At the Washington Post website we read: “The ominous math of the Ebola epidemic.”

“The speed at which things are moving on the ground, it’s hard for people to get their minds around. People don’t understand the concept of exponential growth,” said Tom Frieden, director of the U.S. Centers for Disease Control and Prevention. “Exponential growth in the context of three weeks means: ‘If I know that X needs to be done, and I work my butt off and get it done in three weeks, it’s now half as good as it needs to be.’”

Federal assertion: Banning travel from affected West African nations will not stop the disease.

Indisputable fact: Had we banned travel from those nations, the now deceased Dallas patient. Thomas Duncan, never would have arrived. Had he not come here, 76 medical workers would not have risked exposure, and two would not have come down with Ebola (so far)–the second of whom we now learn just traveled from Dallas to Cleveland and back–and visited family and friends in Akron.

Repeating: We would not have ANY of this here, if a travel ban had been instituted. Forget all of the sophistry and “buts” and “what ifs”… this is not conjecture, it’s plain and simple, hard, cold, Federal stupidity and dereliction-of-duty revealing fact.

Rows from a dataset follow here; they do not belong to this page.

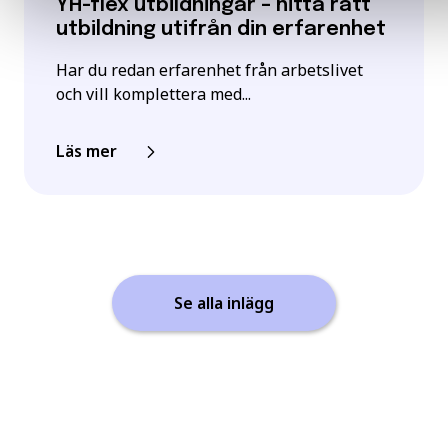
YH-flex utbildningar – hitta rätt
utbildning utifrån din erfarenhet
Har du redan erfarenhet från arbetslivet
och vill komplettera med...
Läs mer
Se alla inlägg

[See also, “Why the Government Can’t Keep Ebola Facts Straight.”]

Yes, it’s true no Federal action can guarantee we won’t have another case from another source, but banning travel from those nations for a time will cut off the easiest method of bringing the crisis here. It will also avoid the colossal waste of time, manpower, and money being proposed on useless airport “screening” methods and ineffective temperature sensors. THAT is simply more idiotic airport theater, like the TSA.

Just to be clear, I would never suggest stopping medical workers and supplies from getting in and out. My focus would be unnecessary travel—tourism, family visits, etc.—until the situation calms down. I guess the problem is that government specializes in clumsy “one-size-fits-no-one” plans, and nuance is impossible.

Compassion must be done intelligently. To leave travel as a free-for-all invites us to spread the epidemic across the globe. As we’re seeing here, even a very few cases can cause havoc. If we get hamstrung with our own issues in America we will NOT place a focus on Africa, and then they’ll really be in a fix.

Sometimes there are simply no good answers—pain is inevitable, and the challenge is to deal with reality in a way that will provide the greatest help to the most people in the quickest possible time, and in a sustainable manner.